Description
As slightly noted in issue #2575 and in PRs that dealt with parallelized scans in nut-scanner
, depending on platform defaults and particular OS deployment and third-party library specifics, nut-scanner
may run out of file descriptors despite already trying to adapt the maximums to ulimit
information where available.
As seen recently and culminating in commit 2c3a09e of PR #2539 (issue #2511), certain libnetsnmp builds can consume FD's for network sockets, local filesystem looking for per-host configuration files or MIB files, for directory scanning during those searches, etc.

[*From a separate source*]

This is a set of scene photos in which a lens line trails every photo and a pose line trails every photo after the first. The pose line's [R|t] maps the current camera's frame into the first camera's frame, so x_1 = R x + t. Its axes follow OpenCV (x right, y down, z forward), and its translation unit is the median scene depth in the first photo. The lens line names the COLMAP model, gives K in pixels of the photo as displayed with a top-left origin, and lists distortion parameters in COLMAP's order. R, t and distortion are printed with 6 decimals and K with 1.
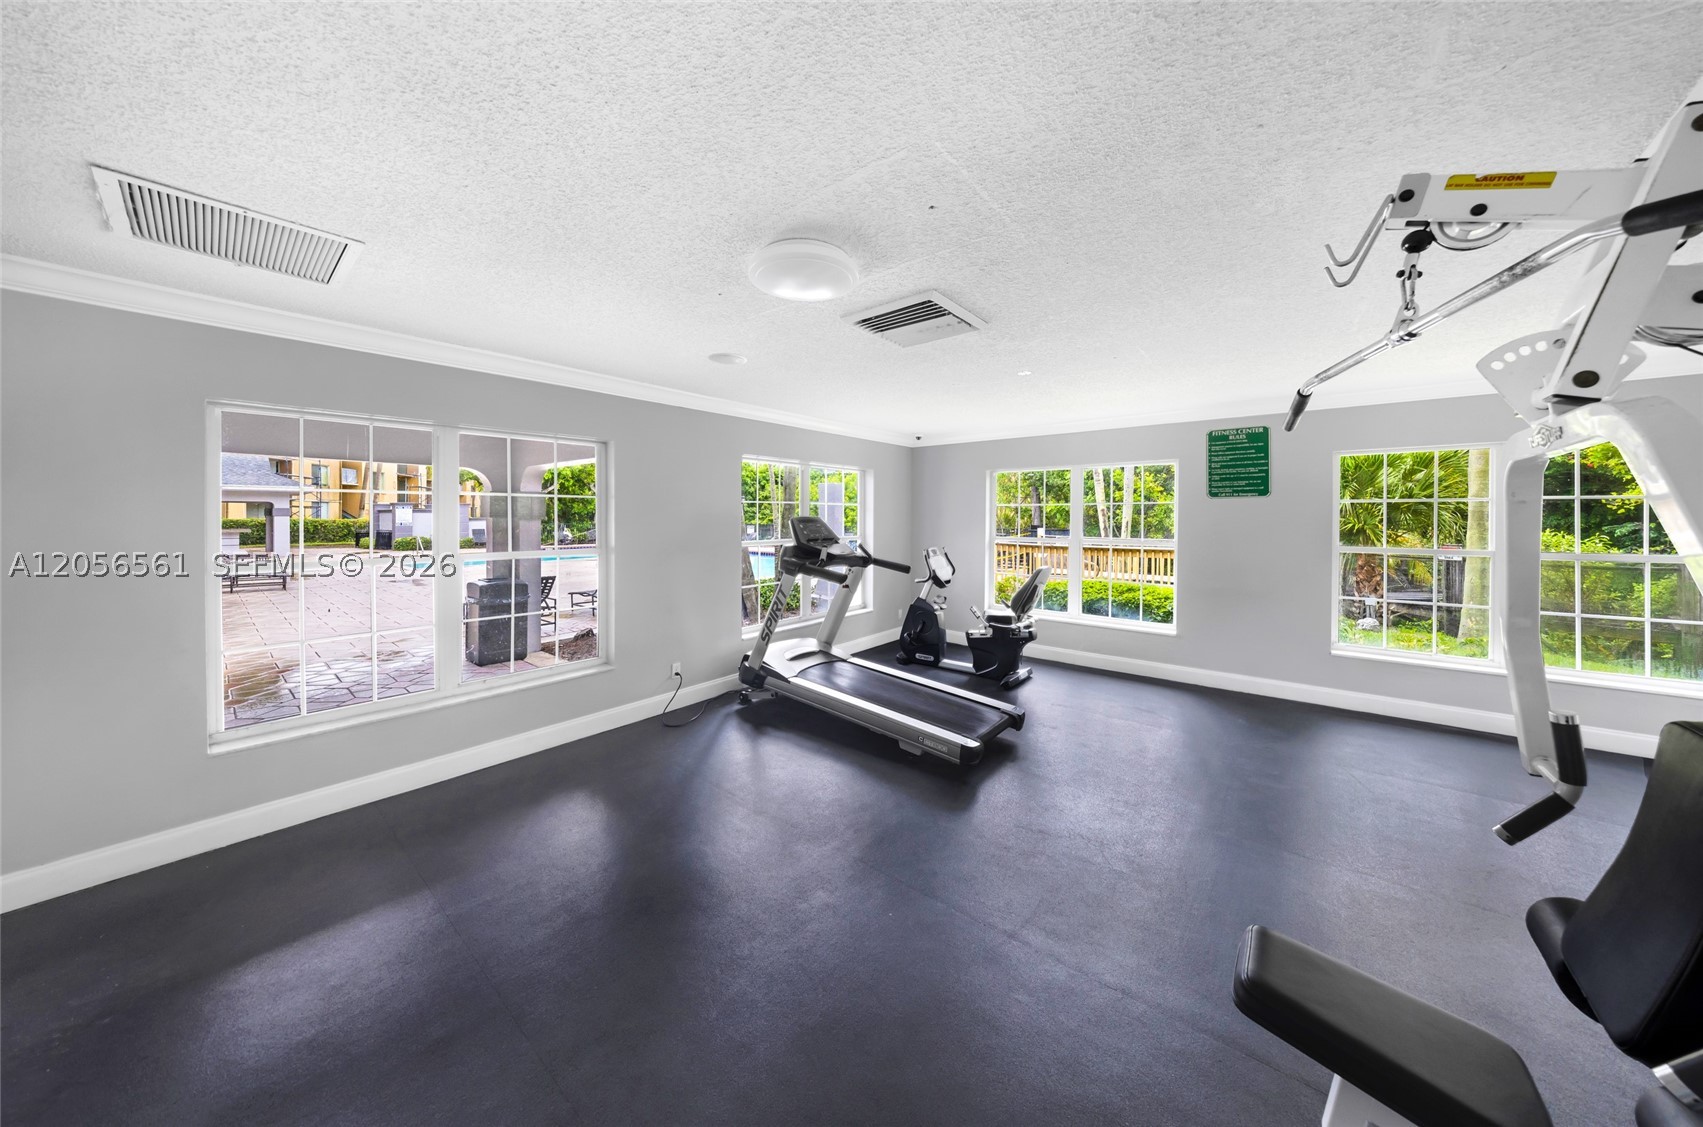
lens RADIAL K [[556.5, 0, 847.7], [0, 556.5, 520.7], [0, 0, 1]] dist [-0.000189, -0.000015]
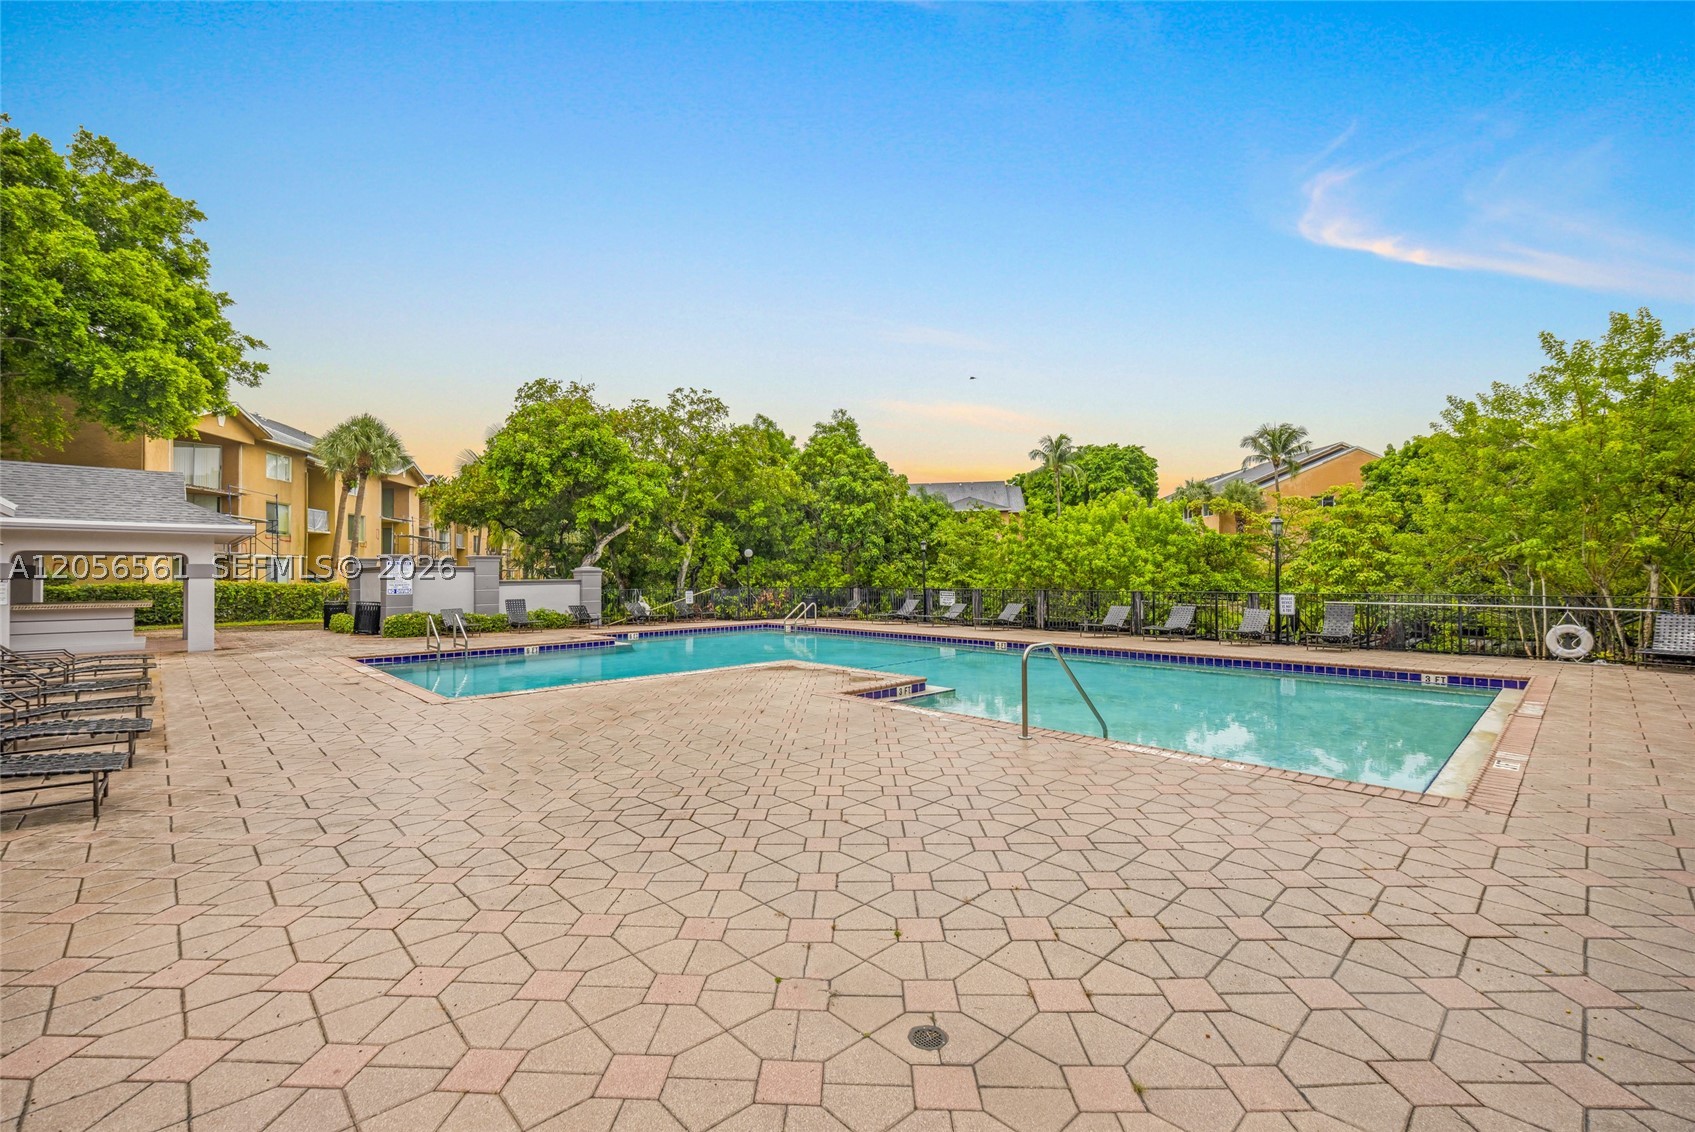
lens RADIAL K [[722.0, 0, 847.5], [0, 722.0, 579.7], [0, 0, 1]] dist [-0.002785, 0.000023]
pose [[0.994910, -0.002182, -0.100747, -0.245562], [0.001768, 0.999990, -0.004203, -0.002188], [0.100755, 0.004003, 0.994903, 0.284755]]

This is a variable beyond our control, different implementations and versions of third-party code can behave as they please. Example staged with that commit reverted and a scan of a large network range:
...
0.321562 [D5] nutscan_ip_ranges_iter_inc: got IP from range: 172.28.67.254
0.321597 [D4] nutscan_scan_ip_range_snmp: max_threads_scantype=0 curr_threads=1022 thread_count=1022 stwST=-1 stwS=0 pass=1
0.321573 [D2] Entering try_SysOID_thready for 172.28.67.253
0.321667 [D5] nutscan_ip_ranges_iter_inc: got IP from range: 172.28.67.255
0.321703 [D4] nutscan_scan_ip_range_snmp: max_threads_scantype=0 curr_threads=1023 thread_count=1023 stwST=-1 stwS=0 pass=1
0.321677 [D2] Entering try_SysOID_thready for 172.28.67.254
0.321782 [D5] nutscan_ip_ranges_iter_inc: got IP from range: 172.28.68.0
0.321817 [D4] nutscan_scan_ip_range_snmp: max_threads_scantype=0 curr_threads=1024 thread_count=1024 stwST=-1 stwS=-1 pass=0
0.321851 [D2] nutscan_scan_ip_range_snmp: Running too many scanning threads (1024), waiting until older ones would finish
0.321796 [D2] Entering try_SysOID_thready for 172.28.67.255
0.475060 [D2] Failed to open SNMP session for 172.28.67.147
/var/lib/snmp/hosts/172.28.66.252.local.conf: Too many open files
/var/lib/snmp/hosts/172.28.65.208.local.conf: Too many open files
<blocks on "too many threads" anyway, but skips a number of hosts>
What we can do is not abort the scans upon any hiccup, but checking for errno==EMFILE
and delaying and retrying later (or maybe even actively decreasing the thread maximum variable of the process). We already have a way to detect Running too many scanning threads (NUM), waiting until older ones would finish
so that's about detecting the issue and extending criteria.